Selected extract
------

Hello, and thank you for reading The Honesty Box. I hope you’re enjoying the bank holiday weekend (if you’re UK-based).
Today, I’m writing about falling-down pop socks, feeling like a failure and reducing my booze intake.
About ten years ago, I went to a swanky business do at a members’ club above one of London’s most famous restaurants. It was held in a posh dining room where an ad agency was showing off its latest ‘thought leadership’ report and I had been invited as a journalist to potentially write about it.
The club was about 15 minutes on foot from where I was working, so I switched my smart shoes for trainers and walked down Charing Cross Road to the venue, carrying a Sainsbury’s bag containing my empty lunch box that still smelled of tuna, as well as my heels, which of course made a hole in the plastic and were sticking out by the time I reached the club.

------

Material provided
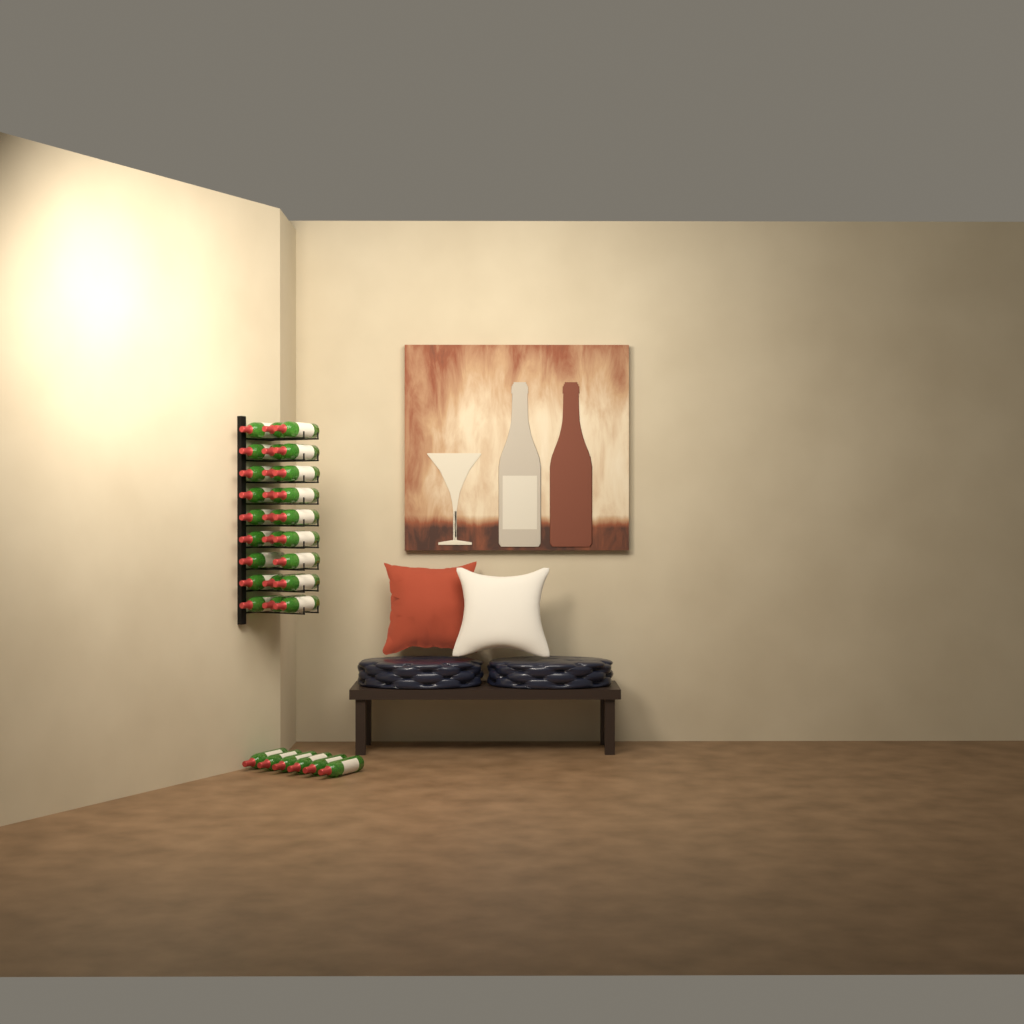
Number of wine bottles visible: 32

------

List of tasks
**a.** According to the newsletter excerpt, roughly how long did the walk take from the writer's workplace to the members' club?
**b.** Return, word for word, the part of the newsletter excerpt that opens with the words containing "About ten years" and closes with "write about it.".

Solved problems
**a.** About 15 minutes on foot.

**b.**
About ten years ago, I went to a swanky business do at a members’ club above one of London’s most famous restaurants. It was held in a posh dining room where an ad agency was showing off its latest ‘thought leadership’ report and I had been invited as a journalist to potentially write about it.